7 апреля 1945 года, Кёнигсберг

22:49

— Выводят! Вон они! — сказал Хамедов, плотнее прижимая к плечу сдвижной приклад ДТ.

Митрич и сам видел, даже получше — оптический прицел приближал.

Бежала по проулку группка людей, довольно странных, сразу видно, что не немцы: рабочая форма, нашивки на груди, военнопленные, или вроде них. Человек девять одинаковых, несут кого-то, видимо, нескольких раненых. Один раненый точно в камуфляже, похоже, наш. Замыкающая группа — четверо, в форме, частью немецкой, и с оружием. Переодетые, что ли? Стоп!

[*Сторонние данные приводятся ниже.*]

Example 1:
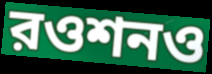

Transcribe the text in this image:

রওশনও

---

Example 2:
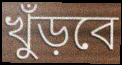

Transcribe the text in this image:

খুঁড়বে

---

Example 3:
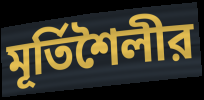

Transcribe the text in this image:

মূর্তিশৈলীর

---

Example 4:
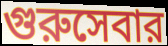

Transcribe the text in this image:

গুরুসেবার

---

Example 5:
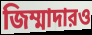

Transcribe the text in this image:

জিম্মাদারও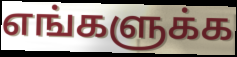
எங்களுக்க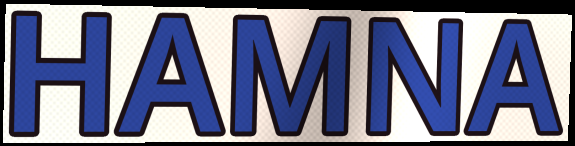
HAMNA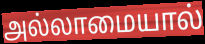
அல்லாமையால்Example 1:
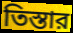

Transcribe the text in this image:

তিস্তার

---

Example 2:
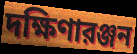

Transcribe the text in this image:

দক্ষিণারঞ্জন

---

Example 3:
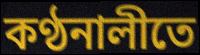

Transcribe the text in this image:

কণ্ঠনালীতে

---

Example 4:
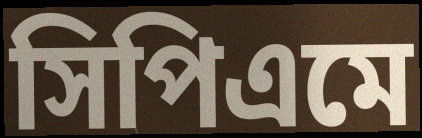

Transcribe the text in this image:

সিপিএমে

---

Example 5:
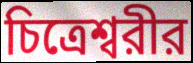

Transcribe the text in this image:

চিত্রেশ্বরীর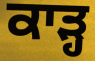
ਕਾੜ੍ਹ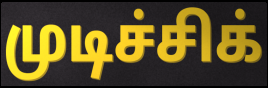
முடிச்சிக்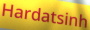
HardatsinhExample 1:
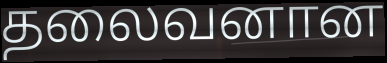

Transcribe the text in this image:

தலைவனான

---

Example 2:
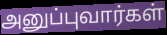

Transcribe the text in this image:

அனுப்புவார்கள்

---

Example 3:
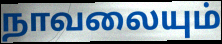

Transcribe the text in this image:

நாவலையும்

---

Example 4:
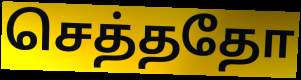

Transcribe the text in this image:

செத்ததோ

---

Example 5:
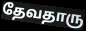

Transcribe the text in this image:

தேவதாருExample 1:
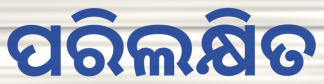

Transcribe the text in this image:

ପରିଲକ୍ଷିତ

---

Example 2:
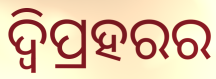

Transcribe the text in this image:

ଦ୍ବିପ୍ରହରର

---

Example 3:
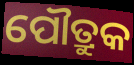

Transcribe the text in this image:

ପୌତ୍ରୁକ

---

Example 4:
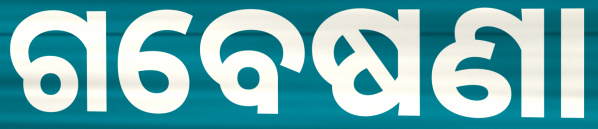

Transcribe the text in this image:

ଗବେଷଣା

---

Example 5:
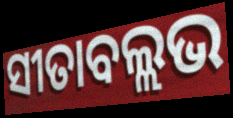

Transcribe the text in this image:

ସୀତାବଲ୍ଲଭ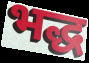
भद्ध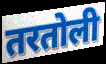
तरतोली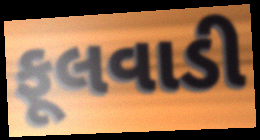
ફૂલવાડીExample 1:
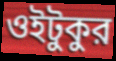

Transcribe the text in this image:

ওইটুকুর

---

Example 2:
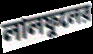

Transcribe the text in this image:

লালফুলের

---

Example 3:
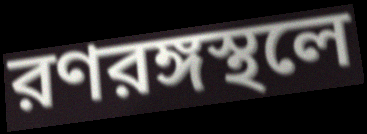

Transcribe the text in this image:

রণরঙ্গস্থলে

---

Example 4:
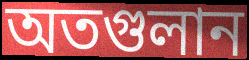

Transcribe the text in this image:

অতগুলান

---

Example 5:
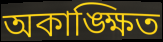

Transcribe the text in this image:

অকাঙ্ক্ষিত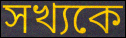
সখ্যকেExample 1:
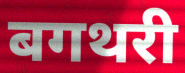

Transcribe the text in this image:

बगथरी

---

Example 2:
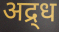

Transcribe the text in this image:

अद्र्ध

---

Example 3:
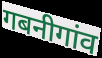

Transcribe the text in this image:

गबनीगांव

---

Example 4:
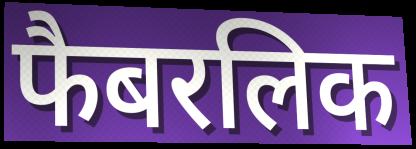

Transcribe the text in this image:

फैबरलिक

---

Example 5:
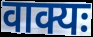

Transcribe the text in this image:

वाक्यः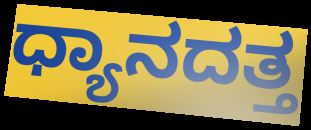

Оптический прицел вообще не бинокль — все из него норовит мгновенно выпрыгнуть, но долговязая фигура показалась знакомой. Точно — Ян из «Линды»! Во — морда какая сосредоточенная, костистая — издали точно фриц.

— Они! Разведчики! — вслух подтвердил Митрич.

— Да кто еще? Не просто же так тут бегают… — проворчал Хамедов, но закончить не успел.

Немцы — те, что настоящие, засевшие в домах — прочухались и открыли огонь по бегущим. Сначала не особо уверенно, видимо, тоже сомневались. Разведчики и военнопленные успели попадать в траншею, пересекающую проулок. Упал раненный военнопленный, его затащили в укрытие, а по траншее уже крыл пулемет. Из дома бьют, где магазинчик, или что там такое.

— По лавке давай бей! — указал Митрич, ища себе точную цель.

— Даю! — ДТ открыл огонь по вспышкам пулемета.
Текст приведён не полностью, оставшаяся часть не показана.